In becoming all things to all people, St. Paul comes close to the position and the place of all of the different groups he is dealing with, the Jews, those outside the law, the weak. However, he does not necessarily share their standpoint and their point of view. To the opposite, he tries to draw them from the battle lines. He wishes to win them.
Faithfulness to the gospel, therefore, does not mean to be faithful to a certain cause or issue as respectable as they may be, or even to a certain party. Our faithfulness is with all people for their salvation, for their dignity and to their support.

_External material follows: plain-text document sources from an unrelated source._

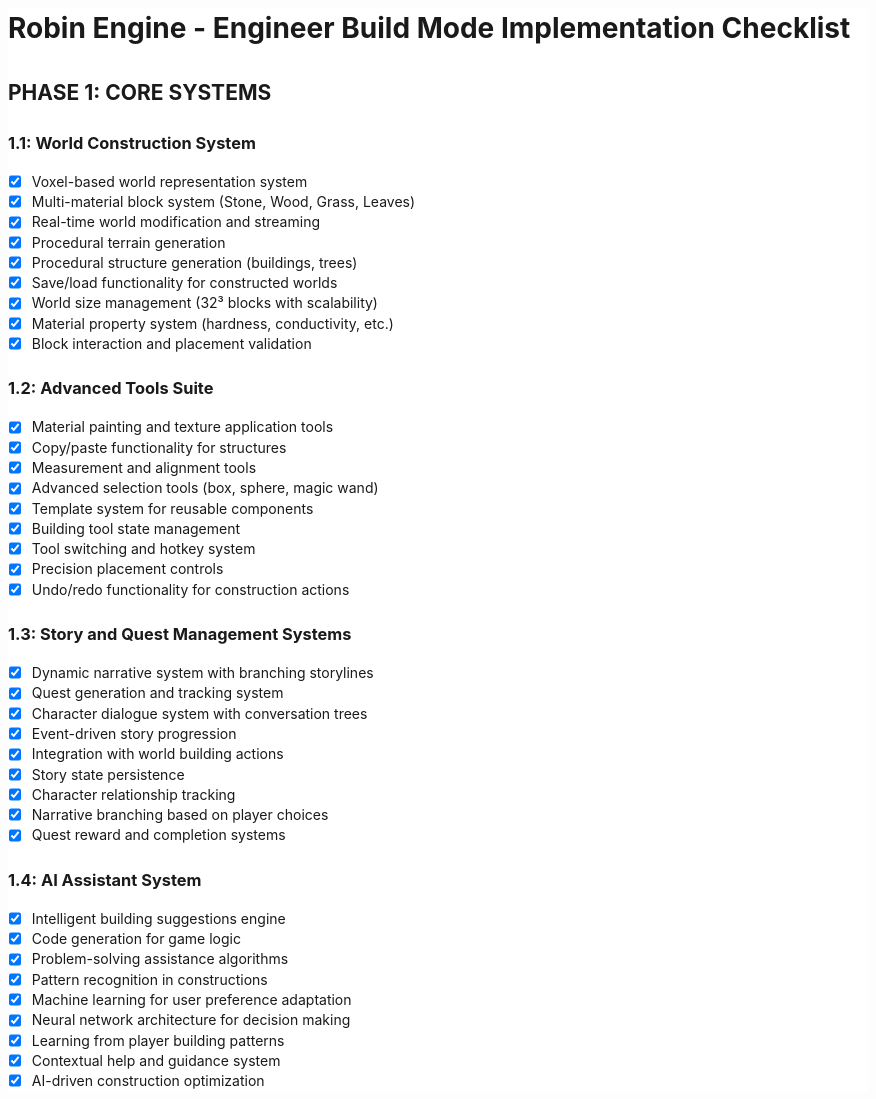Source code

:# Robin Engine - Engineer Build Mode Implementation Checklist

## PHASE 1: CORE SYSTEMS

### 1.1: World Construction System
- [x] Voxel-based world representation system
- [x] Multi-material block system (Stone, Wood, Grass, Leaves)
- [x] Real-time world modification and streaming
- [x] Procedural terrain generation
- [x] Procedural structure generation (buildings, trees)
- [x] Save/load functionality for constructed worlds
- [x] World size management (32³ blocks with scalability)
- [x] Material property system (hardness, conductivity, etc.)
- [x] Block interaction and placement validation

### 1.2: Advanced Tools Suite
- [x] Material painting and texture application tools
- [x] Copy/paste functionality for structures
- [x] Measurement and alignment tools
- [x] Advanced selection tools (box, sphere, magic wand)
- [x] Template system for reusable components
- [x] Building tool state management
- [x] Tool switching and hotkey system
- [x] Precision placement controls
- [x] Undo/redo functionality for construction actions

### 1.3: Story and Quest Management Systems
- [x] Dynamic narrative system with branching storylines
- [x] Quest generation and tracking system
- [x] Character dialogue system with conversation trees
- [x] Event-driven story progression
- [x] Integration with world building actions
- [x] Story state persistence
- [x] Character relationship tracking
- [x] Narrative branching based on player choices
- [x] Quest reward and completion systems

### 1.4: AI Assistant System
- [x] Intelligent building suggestions engine
- [x] Code generation for game logic
- [x] Problem-solving assistance algorithms
- [x] Pattern recognition in constructions
- [x] Machine learning for user preference adaptation
- [x] Neural network architecture for decision making
- [x] Learning from player building patterns
- [x] Contextual help and guidance system
- [x] AI-driven construction optimization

However, the message is not to be adapted to these other persons, too. There is a small word in the text that makes this attitude of St. Paul quite clear, though usually we tend to overlook it. He does not say, To the Jews I became a Jew. We need to read carefully, I became as a Jew; … to those outside the law I became as outside the law. St. Paul does not surrender to them. The as is left out only once, To the weak I became weak. In their case, St. Paul takes the risk to be looked upon as partisan because the weak, the hurting, the outcasts are no party, they have no power, they deserve unlimited care and solidarity.

This is the goal of being a faithful servant: that I might by all means save some. To tell the people that their lives are meaningful and of lasting value because one – Jesus Christ – sacrificed his meaningful and valued life for them. In doing so, we will experience again and again that our own lives are meaningful and of high value. As St. Paul did, we will confess, I do it all for the sake of the gospel, so that I may share in its blessings. The gospel is the means and the end of our faithfulness.

Finally, St. Paul's words remind me of another well-known letter of Wesley, with the following words:
I "desire to be a Christian." Therefore, "I look upon all the world as my parish; thus far I mean, that, in whatever part of it I am, I judge it meet, right, and my bounden duty, to declare unto all that are willing to hear, the glad tidings of salvation. This is the work which I know God has called me to; and sure I am, that his blessing attends it." (Letter to James Hervey, March 20, 1739) My sisters ordinands, this is the work which we know God has called you to, and sure we are that God's blessing attends it.

Let us all be faithful servants, bound to people, free in the Lord. Amen.